(ABOUT THIS TASK): In the material below, list every line carrying the string "ترامب".

--- RECORDS TO USE Enclosed Below ---

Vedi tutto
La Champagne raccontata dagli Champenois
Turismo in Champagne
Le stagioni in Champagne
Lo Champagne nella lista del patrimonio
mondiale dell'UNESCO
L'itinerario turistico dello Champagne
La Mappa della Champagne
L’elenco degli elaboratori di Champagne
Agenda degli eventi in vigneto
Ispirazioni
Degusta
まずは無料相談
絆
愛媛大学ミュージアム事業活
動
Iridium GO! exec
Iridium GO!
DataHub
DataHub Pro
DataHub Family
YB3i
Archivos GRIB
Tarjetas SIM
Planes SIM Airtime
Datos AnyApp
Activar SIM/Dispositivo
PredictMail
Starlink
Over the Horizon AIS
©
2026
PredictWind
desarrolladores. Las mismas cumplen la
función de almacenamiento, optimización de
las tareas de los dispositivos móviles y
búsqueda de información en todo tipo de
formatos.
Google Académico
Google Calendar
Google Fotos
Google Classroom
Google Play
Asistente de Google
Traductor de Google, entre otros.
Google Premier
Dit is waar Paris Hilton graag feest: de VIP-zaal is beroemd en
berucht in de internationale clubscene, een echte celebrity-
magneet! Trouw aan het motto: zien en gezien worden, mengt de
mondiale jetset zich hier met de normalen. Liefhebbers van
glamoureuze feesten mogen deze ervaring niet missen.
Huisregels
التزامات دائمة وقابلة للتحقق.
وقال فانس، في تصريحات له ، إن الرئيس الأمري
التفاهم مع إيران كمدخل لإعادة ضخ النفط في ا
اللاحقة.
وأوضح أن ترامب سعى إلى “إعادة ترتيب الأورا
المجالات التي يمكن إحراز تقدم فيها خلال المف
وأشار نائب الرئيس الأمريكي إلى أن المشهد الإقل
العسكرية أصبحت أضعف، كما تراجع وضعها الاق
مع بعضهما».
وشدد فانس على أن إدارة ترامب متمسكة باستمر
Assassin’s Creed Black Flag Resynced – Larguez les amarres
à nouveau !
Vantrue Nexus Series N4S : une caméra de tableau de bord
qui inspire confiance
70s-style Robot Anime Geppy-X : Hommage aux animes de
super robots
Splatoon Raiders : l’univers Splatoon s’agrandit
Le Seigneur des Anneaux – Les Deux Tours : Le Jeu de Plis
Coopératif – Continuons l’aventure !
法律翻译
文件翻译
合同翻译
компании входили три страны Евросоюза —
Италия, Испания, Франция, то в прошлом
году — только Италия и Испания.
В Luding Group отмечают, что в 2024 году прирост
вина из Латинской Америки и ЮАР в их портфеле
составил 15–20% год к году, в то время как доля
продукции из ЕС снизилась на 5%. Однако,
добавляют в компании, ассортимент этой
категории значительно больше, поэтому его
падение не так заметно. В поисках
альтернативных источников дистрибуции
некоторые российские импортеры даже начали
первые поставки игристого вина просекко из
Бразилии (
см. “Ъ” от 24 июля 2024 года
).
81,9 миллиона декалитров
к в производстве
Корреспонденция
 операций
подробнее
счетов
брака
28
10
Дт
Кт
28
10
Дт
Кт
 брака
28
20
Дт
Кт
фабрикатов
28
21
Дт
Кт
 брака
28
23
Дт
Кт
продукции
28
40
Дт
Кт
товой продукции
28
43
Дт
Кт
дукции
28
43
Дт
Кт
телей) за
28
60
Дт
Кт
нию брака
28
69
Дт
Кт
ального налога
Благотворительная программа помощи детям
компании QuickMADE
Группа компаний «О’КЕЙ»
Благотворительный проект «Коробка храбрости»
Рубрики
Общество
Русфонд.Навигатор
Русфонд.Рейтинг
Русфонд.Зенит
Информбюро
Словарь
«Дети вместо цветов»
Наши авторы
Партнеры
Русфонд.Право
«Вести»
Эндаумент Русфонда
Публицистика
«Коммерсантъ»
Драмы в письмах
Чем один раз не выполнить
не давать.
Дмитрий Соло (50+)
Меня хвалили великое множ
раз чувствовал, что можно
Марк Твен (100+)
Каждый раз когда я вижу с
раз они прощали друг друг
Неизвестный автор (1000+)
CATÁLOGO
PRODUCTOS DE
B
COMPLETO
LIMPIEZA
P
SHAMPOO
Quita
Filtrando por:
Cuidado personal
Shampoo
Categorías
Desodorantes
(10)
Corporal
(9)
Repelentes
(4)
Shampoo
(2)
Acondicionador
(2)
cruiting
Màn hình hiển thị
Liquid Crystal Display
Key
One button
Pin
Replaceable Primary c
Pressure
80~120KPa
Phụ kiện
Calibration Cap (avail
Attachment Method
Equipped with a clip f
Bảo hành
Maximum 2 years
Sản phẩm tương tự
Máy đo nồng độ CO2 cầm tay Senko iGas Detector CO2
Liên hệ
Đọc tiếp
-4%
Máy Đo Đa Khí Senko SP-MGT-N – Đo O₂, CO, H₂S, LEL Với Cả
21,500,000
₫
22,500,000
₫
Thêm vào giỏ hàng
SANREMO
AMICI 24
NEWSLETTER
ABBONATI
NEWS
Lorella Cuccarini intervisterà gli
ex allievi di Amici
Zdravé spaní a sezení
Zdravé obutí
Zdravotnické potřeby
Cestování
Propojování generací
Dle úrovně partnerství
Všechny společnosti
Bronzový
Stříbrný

--- End of Enclosed RECORDS TO USE ---

(WRITTEN SOLUTION):
وأوضح أن ترامب سعى إلى “إعادة ترتيب الأورا
وشدد فانس على أن إدارة ترامب متمسكة باستمر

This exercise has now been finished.